5) The 1% keeps benefiting, the other 99% are getting screwed
This goes back to the Occupy Wall Street movement. No matter what, the 1% sees their income only go up while the other 99% get nothing. Wall Street cheats its way to greater wealth. At the expense of everyone else. If you or I make the investment mistakes Wall Street made, the response is that is just how it goes. Wall Street gets a bailout and record bonuses. You fail to pay your bills, your credit report plummets and the mistake follows you around for years. Wall Street gets a pass. You have to pay your taxes. Wall Street gets loopholes. Goldman Sachs made $2.9 billion in profits in 2008 (year of the bailouts) but only paid $14 million (1% in taxes). Exxon made record profits and was given back money by the government. Not just in subsidies but in tax refunds. In short the system is rigged and the GOP rigged it.

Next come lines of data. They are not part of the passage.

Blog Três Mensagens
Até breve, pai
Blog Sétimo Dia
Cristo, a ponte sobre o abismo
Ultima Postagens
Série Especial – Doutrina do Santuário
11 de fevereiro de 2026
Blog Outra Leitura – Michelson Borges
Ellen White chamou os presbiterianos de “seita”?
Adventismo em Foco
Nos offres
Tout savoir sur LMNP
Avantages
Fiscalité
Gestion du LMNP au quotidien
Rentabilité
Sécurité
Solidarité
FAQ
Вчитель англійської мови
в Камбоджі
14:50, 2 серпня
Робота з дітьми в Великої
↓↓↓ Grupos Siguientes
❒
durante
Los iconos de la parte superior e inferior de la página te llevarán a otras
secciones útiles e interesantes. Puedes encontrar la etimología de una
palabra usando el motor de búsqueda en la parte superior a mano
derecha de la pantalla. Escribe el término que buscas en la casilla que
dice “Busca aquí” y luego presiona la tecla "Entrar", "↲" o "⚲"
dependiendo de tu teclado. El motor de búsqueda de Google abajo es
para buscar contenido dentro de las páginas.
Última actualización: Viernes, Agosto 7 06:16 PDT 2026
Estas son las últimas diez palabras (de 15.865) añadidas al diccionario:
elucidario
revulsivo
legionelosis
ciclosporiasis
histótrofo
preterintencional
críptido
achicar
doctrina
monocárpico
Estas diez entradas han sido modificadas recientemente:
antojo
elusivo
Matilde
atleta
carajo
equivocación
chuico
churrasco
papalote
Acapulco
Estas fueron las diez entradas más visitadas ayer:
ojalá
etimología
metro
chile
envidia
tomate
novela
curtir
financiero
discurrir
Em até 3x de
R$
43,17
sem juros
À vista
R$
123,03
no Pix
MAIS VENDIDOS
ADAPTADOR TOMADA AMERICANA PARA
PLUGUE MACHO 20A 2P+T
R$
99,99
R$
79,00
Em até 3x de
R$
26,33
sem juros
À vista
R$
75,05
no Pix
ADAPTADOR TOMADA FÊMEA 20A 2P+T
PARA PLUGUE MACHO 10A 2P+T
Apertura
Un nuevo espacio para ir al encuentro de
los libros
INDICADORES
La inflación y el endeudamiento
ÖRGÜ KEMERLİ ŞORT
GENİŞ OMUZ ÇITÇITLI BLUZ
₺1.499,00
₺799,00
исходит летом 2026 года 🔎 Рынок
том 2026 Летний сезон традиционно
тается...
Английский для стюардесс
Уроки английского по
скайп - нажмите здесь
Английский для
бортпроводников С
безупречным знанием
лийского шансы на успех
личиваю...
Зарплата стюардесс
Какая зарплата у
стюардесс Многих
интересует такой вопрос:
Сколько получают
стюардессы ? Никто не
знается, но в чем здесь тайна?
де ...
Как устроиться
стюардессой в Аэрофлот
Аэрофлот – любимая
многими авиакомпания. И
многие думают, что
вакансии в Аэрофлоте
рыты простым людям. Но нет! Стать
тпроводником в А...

When it comes to fixing the economy, the GOP and Fox News are lying every day. The chart doesn’t lie. Those numbers don't have a political agenda. The facts are not liberal or conservative. That chart is something you would never see appears on Fox News. It doesn't look good. It doesn't help their "Rich First" agenda. Next time you watch Fox News, nootice they give you lots of opinions and poll data (based on opinion) but no genuine facts. That is because the facts show that a rich, the 1%, only focus simply does nothing to help the economy. It does not create jobs. It does not help small businesses, it does not help increase the middle class.

How about for the first time in nearly 30 years we insist the GOP and our political leaders do something different? Why not insist they focus on the other 99%? Why not insist their plan ignore the Fox News made up problems and focus on what will help the middle class and the poor? It is time, whether you are a lifelong Republican, conservative independent, or liberal look at that chart and realize that the GOP way simply is not working that we need something, anything new. Can the liberal way fix the economy? Maybe not but shouldn't they get the chance to try after 30 years of the failed conservative way? Shouldn't the 99% get the attention instead of the 1%?

The only way this can occur is to refuse to vote Republican for any reason in 2012. They are happy to lie to you every day to win the White House where they will once again do tax cuts for the 1% at the expense of the 99% and the consequences (that stagnant blue line) be damned. They don't care about you. The GOP only care's about the 1%. Let us try something new in 2012.